Basically you would like to specify a quote parameter for your CSV data.
Redshift has 2 ways of specifying external tables (see Redshift Docs for reference):
- using the default built-in SerDes and properties like
ROW FORMAT DELIMITED
, FIELDS TERMINATED BY
- explicitly specifying a SerDe with
ROW FORMAT SERDE
, WITH SERDEPROPERTIES
I don't think it's possible to specify a quote parameter using the built-in SerDes.

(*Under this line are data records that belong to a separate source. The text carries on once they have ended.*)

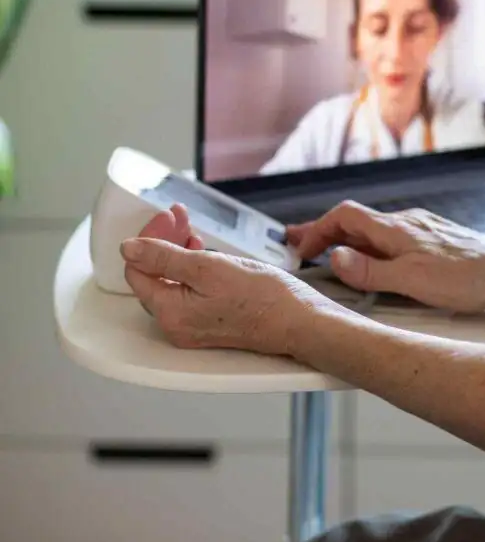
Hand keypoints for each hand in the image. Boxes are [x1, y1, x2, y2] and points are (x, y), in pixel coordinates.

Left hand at [122, 204, 332, 355]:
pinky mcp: (211, 322)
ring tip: (191, 230)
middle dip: (163, 241)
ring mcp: (194, 325)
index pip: (139, 270)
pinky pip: (188, 292)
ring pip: (172, 282)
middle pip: (154, 276)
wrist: (300, 321)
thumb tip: (128, 249)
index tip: (168, 217)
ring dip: (176, 252)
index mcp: (170, 313)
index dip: (149, 238)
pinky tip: (203, 254)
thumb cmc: (263, 297)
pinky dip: (191, 268)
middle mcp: (176, 324)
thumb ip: (163, 258)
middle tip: (179, 216)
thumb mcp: (208, 267)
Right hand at [287, 201, 484, 320]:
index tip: (299, 248)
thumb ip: (370, 270)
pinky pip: (392, 238)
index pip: (344, 216)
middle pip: (356, 221)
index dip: (316, 229)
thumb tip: (333, 257)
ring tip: (327, 254)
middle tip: (297, 243)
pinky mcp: (435, 241)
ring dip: (346, 241)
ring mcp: (422, 230)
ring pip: (374, 230)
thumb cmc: (467, 278)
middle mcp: (407, 223)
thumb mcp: (412, 281)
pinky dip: (370, 246)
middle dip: (324, 232)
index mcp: (397, 229)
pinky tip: (374, 260)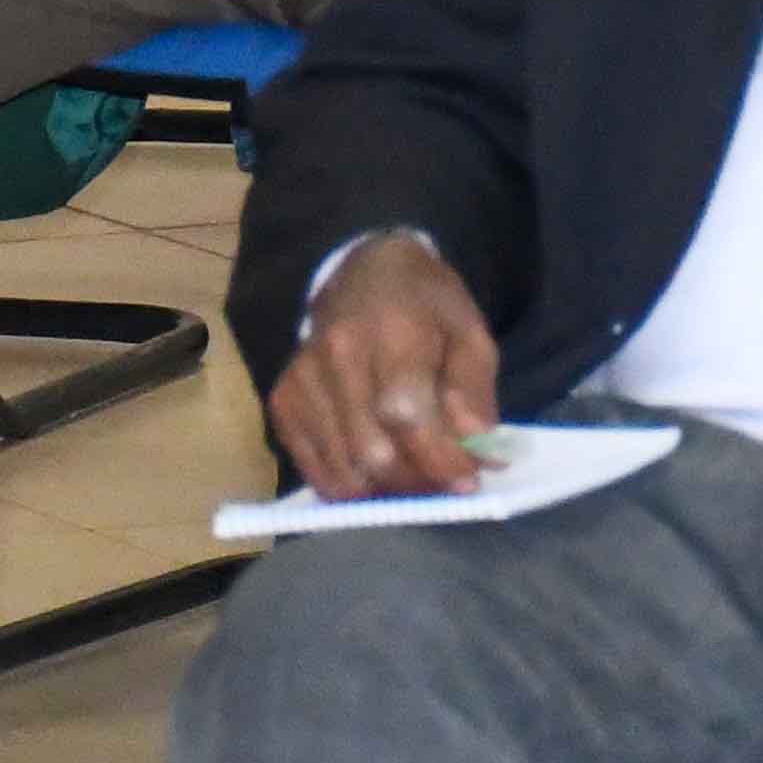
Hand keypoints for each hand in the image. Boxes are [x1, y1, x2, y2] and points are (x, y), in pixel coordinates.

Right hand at [265, 232, 498, 499]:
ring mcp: (303, 380)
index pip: (405, 414)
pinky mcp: (283, 402)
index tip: (468, 480)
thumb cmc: (427, 307)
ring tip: (413, 475)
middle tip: (443, 482)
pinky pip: (315, 470)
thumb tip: (479, 451)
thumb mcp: (470, 334)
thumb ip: (475, 392)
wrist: (366, 273)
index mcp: (392, 329)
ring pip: (343, 470)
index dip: (439, 457)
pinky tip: (376, 471)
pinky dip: (350, 485)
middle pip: (372, 451)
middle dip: (416, 480)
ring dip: (386, 489)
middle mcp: (337, 354)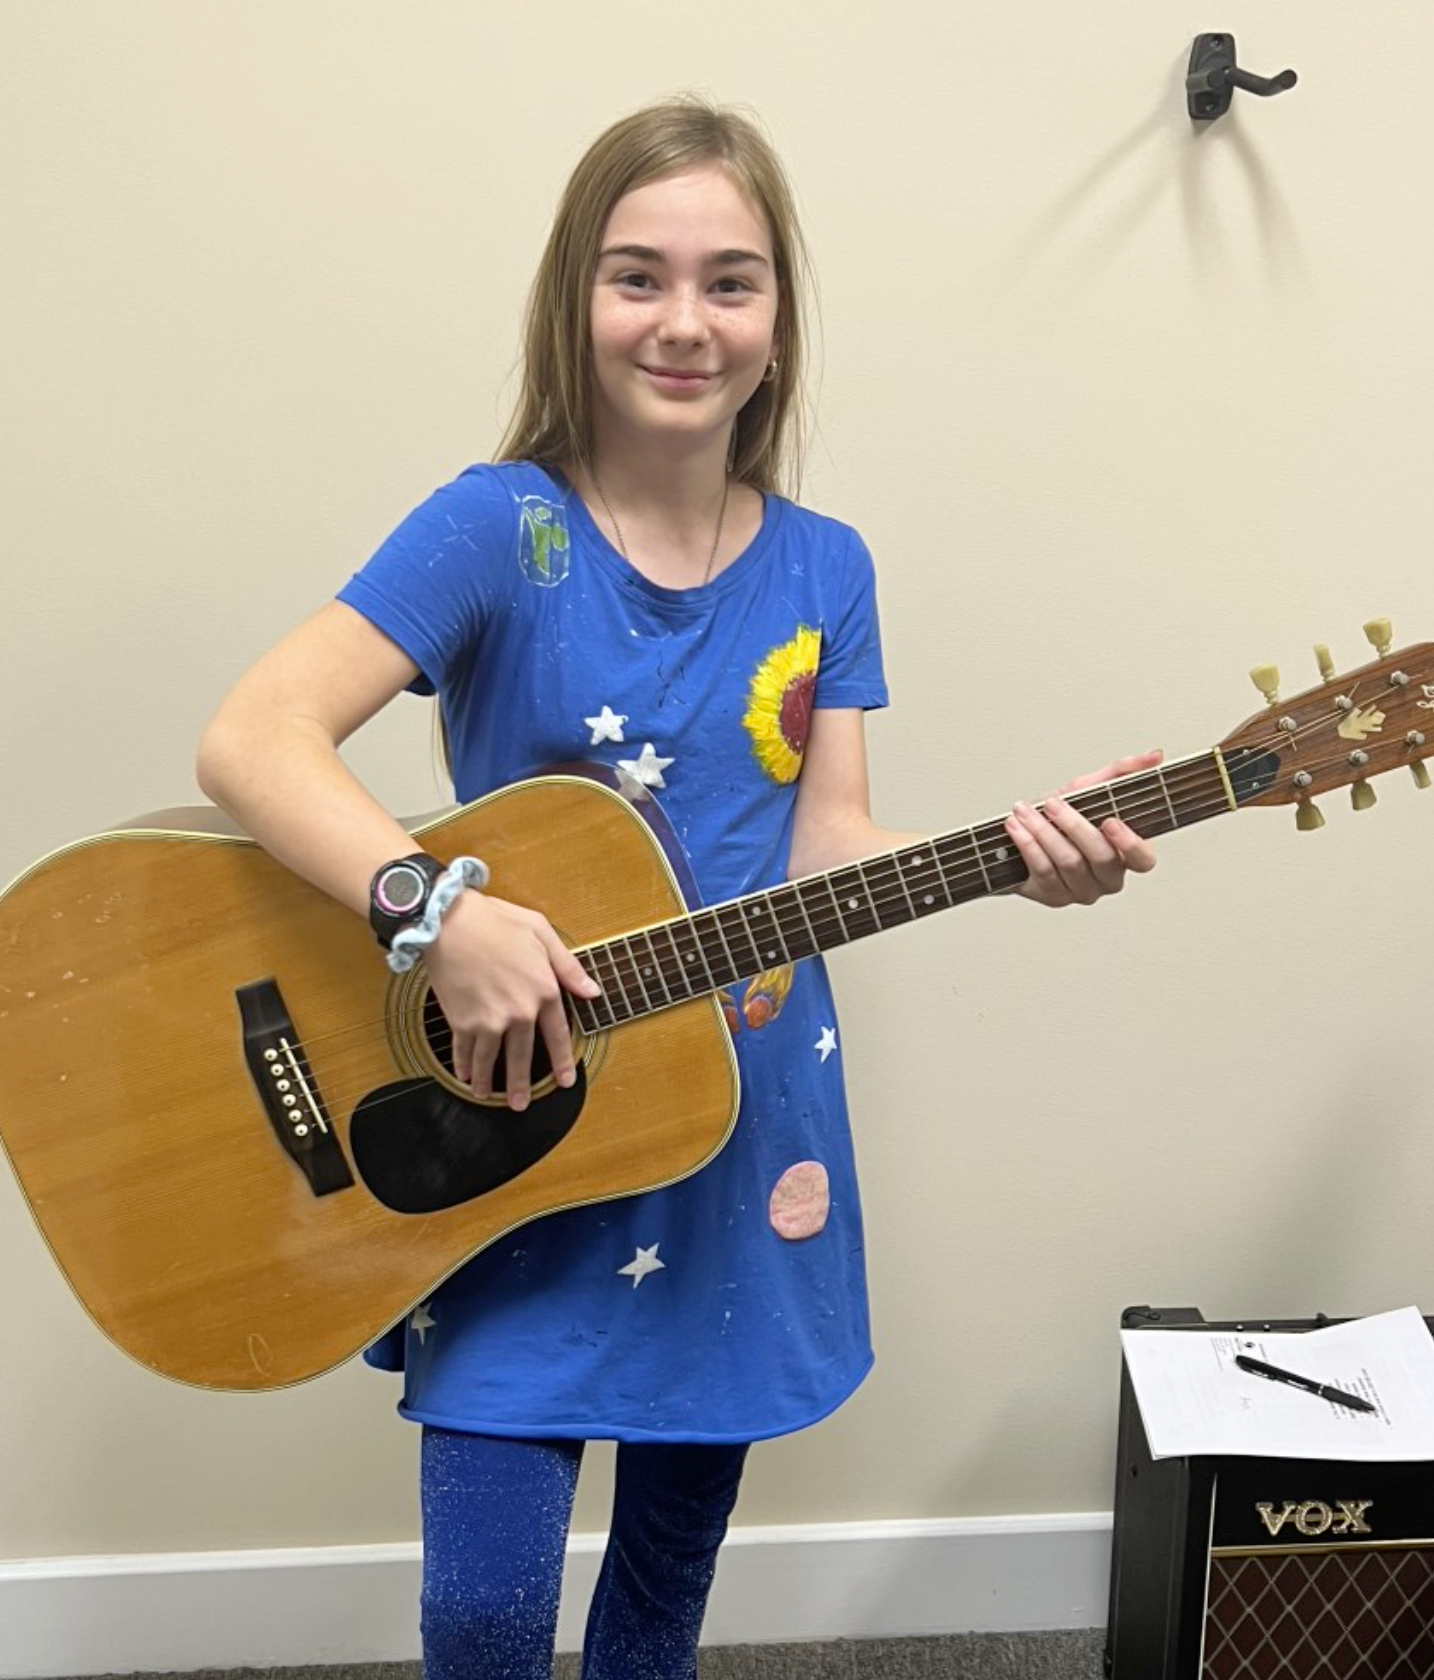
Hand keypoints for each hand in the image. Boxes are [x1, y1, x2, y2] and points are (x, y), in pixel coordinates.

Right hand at [421, 891, 600, 1110]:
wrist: (449, 921)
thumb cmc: (496, 921)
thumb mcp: (542, 933)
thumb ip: (568, 966)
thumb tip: (592, 991)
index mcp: (543, 990)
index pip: (558, 1035)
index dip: (562, 1061)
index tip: (565, 1080)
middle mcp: (519, 1012)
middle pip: (522, 1057)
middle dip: (521, 1084)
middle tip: (521, 1104)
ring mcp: (489, 1020)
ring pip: (491, 1060)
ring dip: (489, 1082)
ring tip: (488, 1097)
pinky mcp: (462, 1020)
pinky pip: (464, 1050)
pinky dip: (464, 1066)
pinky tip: (466, 1076)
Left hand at [1006, 750, 1161, 907]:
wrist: (1018, 838)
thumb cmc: (1060, 815)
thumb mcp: (1090, 789)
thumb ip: (1121, 773)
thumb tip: (1155, 755)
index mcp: (1125, 854)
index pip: (1143, 859)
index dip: (1130, 844)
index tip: (1110, 822)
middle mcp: (1108, 877)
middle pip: (1102, 858)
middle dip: (1074, 826)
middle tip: (1053, 804)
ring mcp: (1082, 890)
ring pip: (1069, 863)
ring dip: (1044, 832)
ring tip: (1024, 810)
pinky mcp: (1054, 896)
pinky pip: (1044, 871)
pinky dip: (1027, 845)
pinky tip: (1016, 827)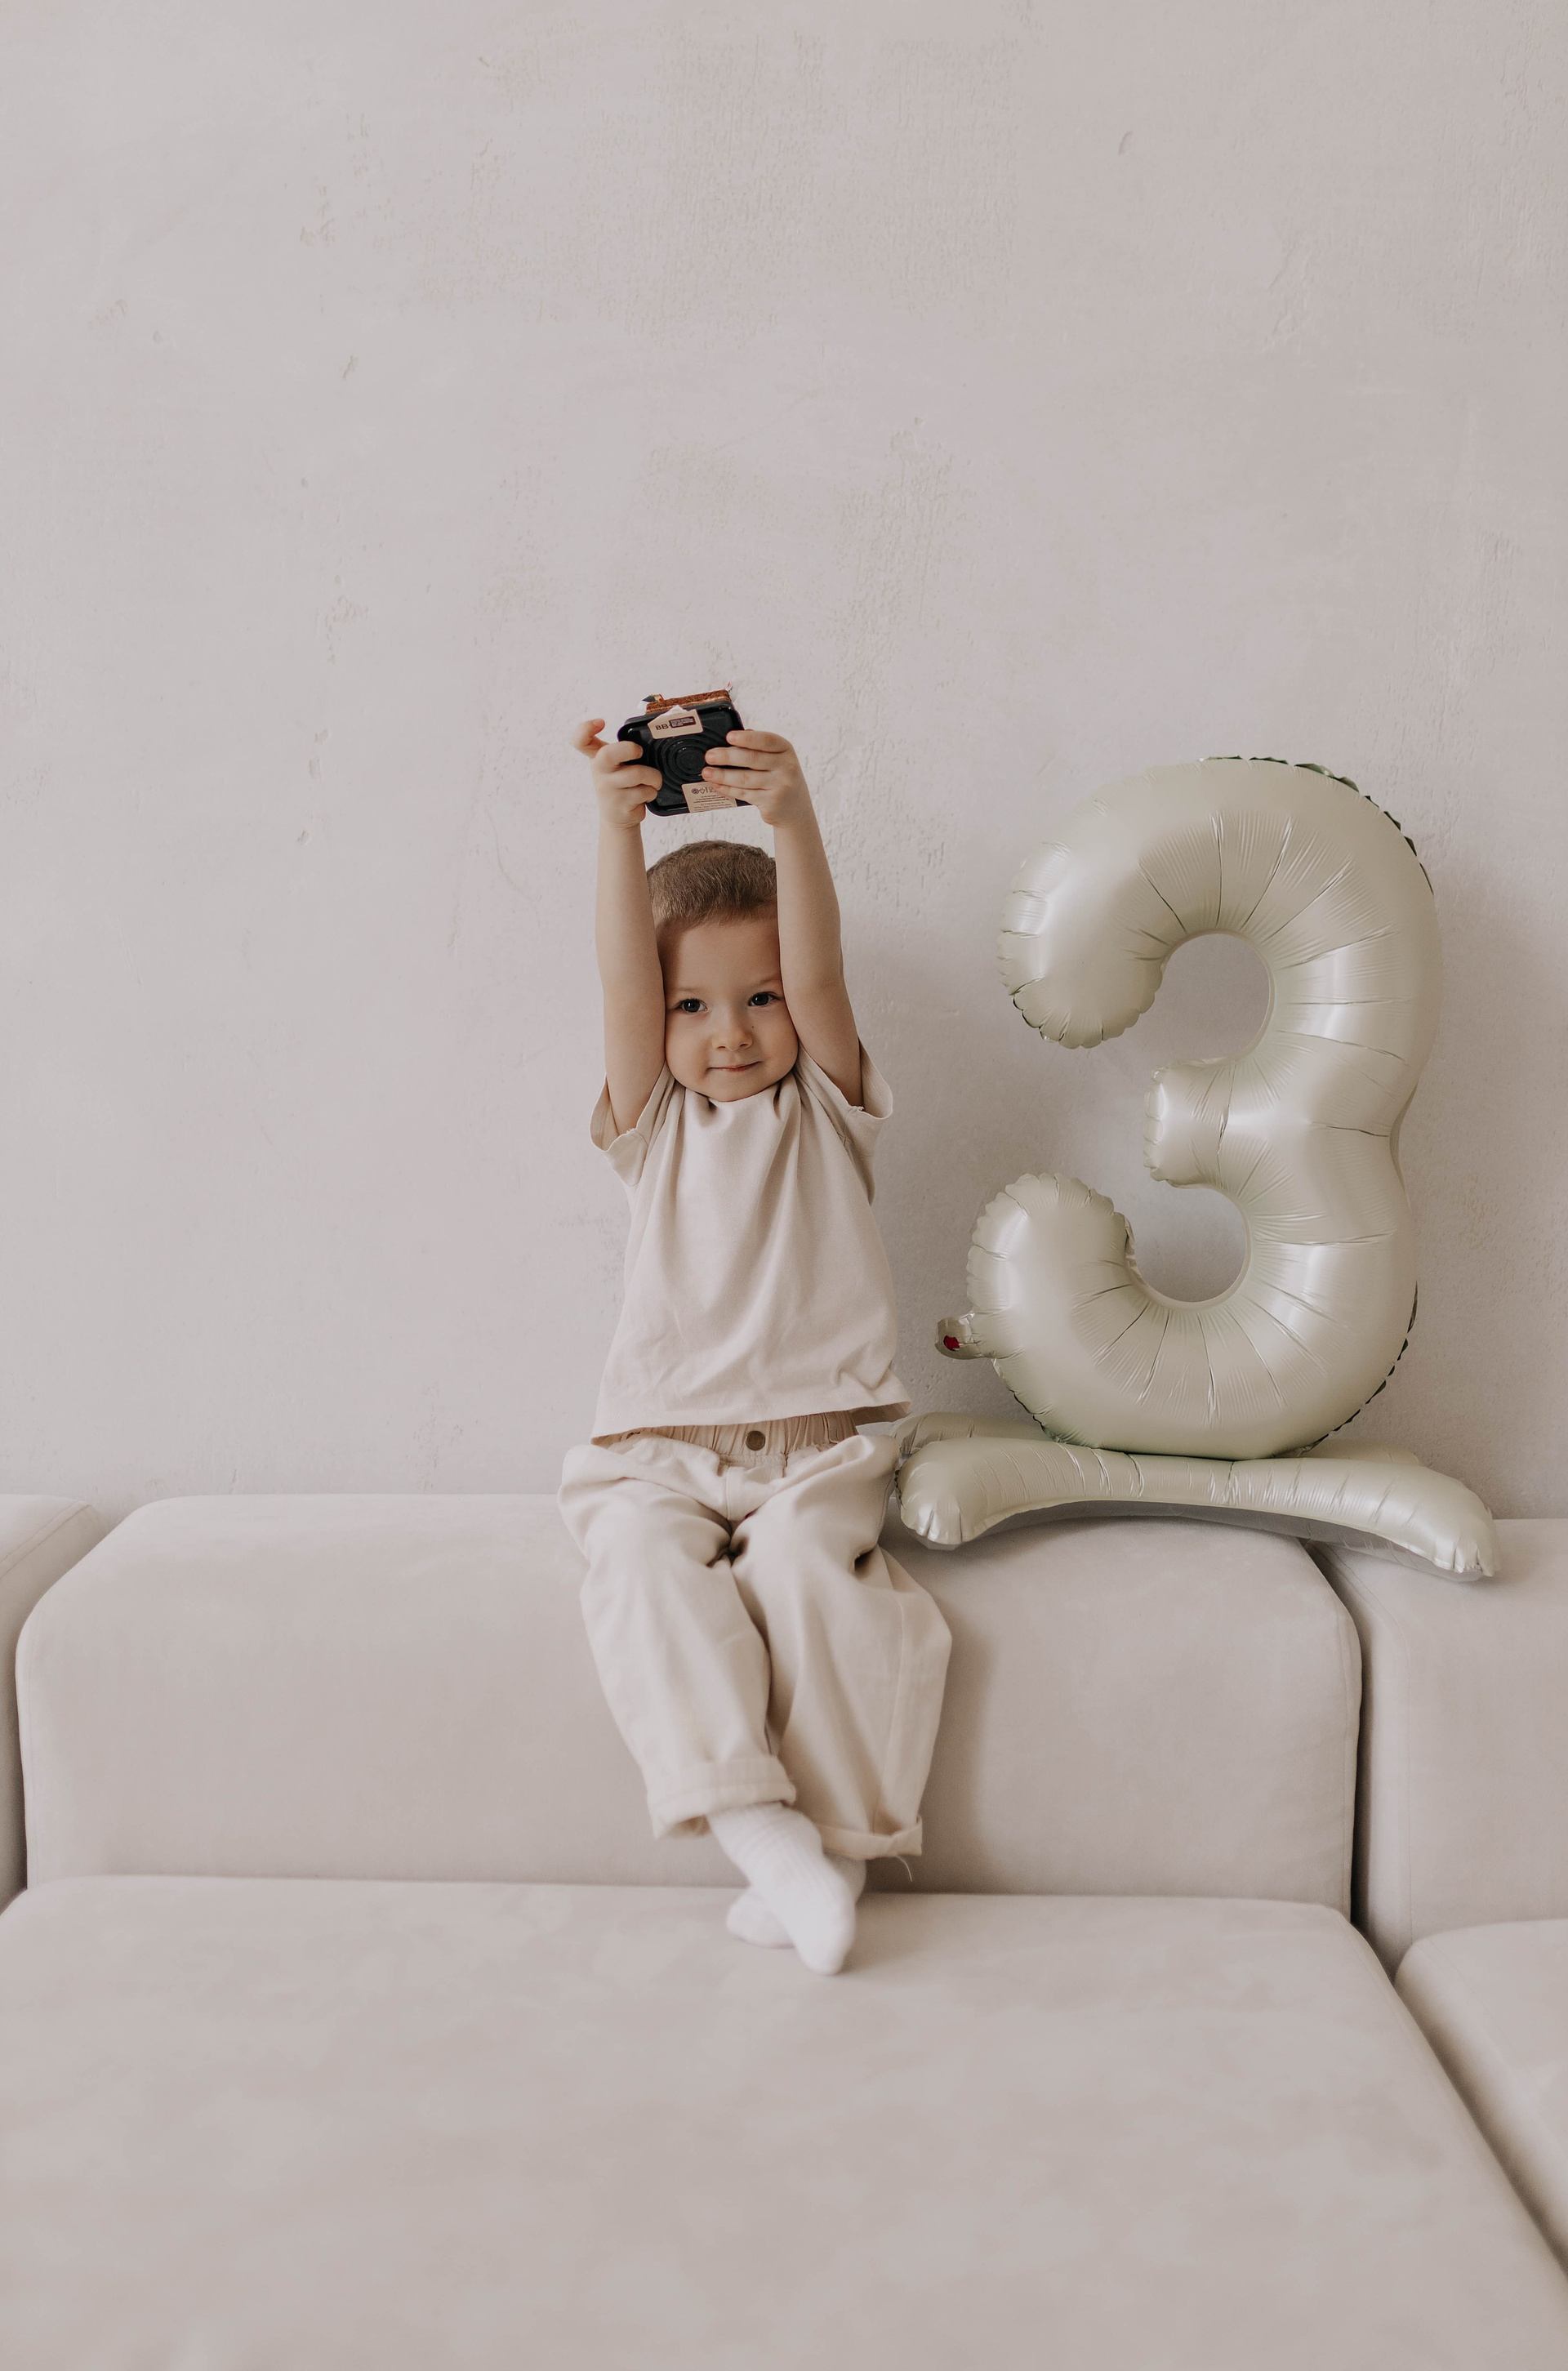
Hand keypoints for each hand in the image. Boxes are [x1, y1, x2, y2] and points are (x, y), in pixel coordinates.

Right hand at [572, 718, 659, 832]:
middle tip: (639, 752)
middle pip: (608, 754)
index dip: (586, 728)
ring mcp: (608, 789)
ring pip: (638, 773)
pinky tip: (646, 795)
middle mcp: (599, 771)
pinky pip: (645, 791)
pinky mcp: (620, 804)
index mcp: (598, 757)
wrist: (618, 818)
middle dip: (629, 749)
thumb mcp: (617, 765)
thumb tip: (652, 736)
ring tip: (653, 781)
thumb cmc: (622, 784)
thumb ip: (625, 750)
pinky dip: (653, 792)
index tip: (601, 722)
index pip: (581, 740)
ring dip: (654, 777)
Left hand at [701, 730, 810, 826]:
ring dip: (723, 775)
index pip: (766, 740)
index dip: (747, 739)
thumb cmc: (779, 777)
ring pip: (745, 779)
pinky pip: (744, 794)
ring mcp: (780, 786)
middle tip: (709, 756)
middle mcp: (786, 767)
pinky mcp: (771, 802)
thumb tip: (733, 736)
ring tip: (707, 772)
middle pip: (752, 759)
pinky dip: (728, 789)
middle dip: (727, 757)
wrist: (795, 808)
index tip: (728, 736)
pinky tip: (717, 785)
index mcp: (786, 750)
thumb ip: (759, 747)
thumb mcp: (777, 759)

It is possible to specify them using org.apache.hadoop.hive.serde2.OpenCSVSerde
(look here for details on it's properties), but beware that there are know problems with it, as one described in this SO question.
Now for Metillion:
I have never used Matillion, but looking at their Redshift External Table documentation page, looks like it's only possible to specify the FORMAT
and the FIELD TERMINATOR
, but not to specify a SerDe and it's properties, hence it's not possible to specify the quote parameters for the external table - unless there are some undocumented means to specify a custom SerDe.
Personal note:
We have experienced many problems with ingesting data stored as CSV, and we basically try to avoid it. There's no standard for CSV, each tool implements it's own version of support for it, and it's very difficult convince all your tools to see data the same way.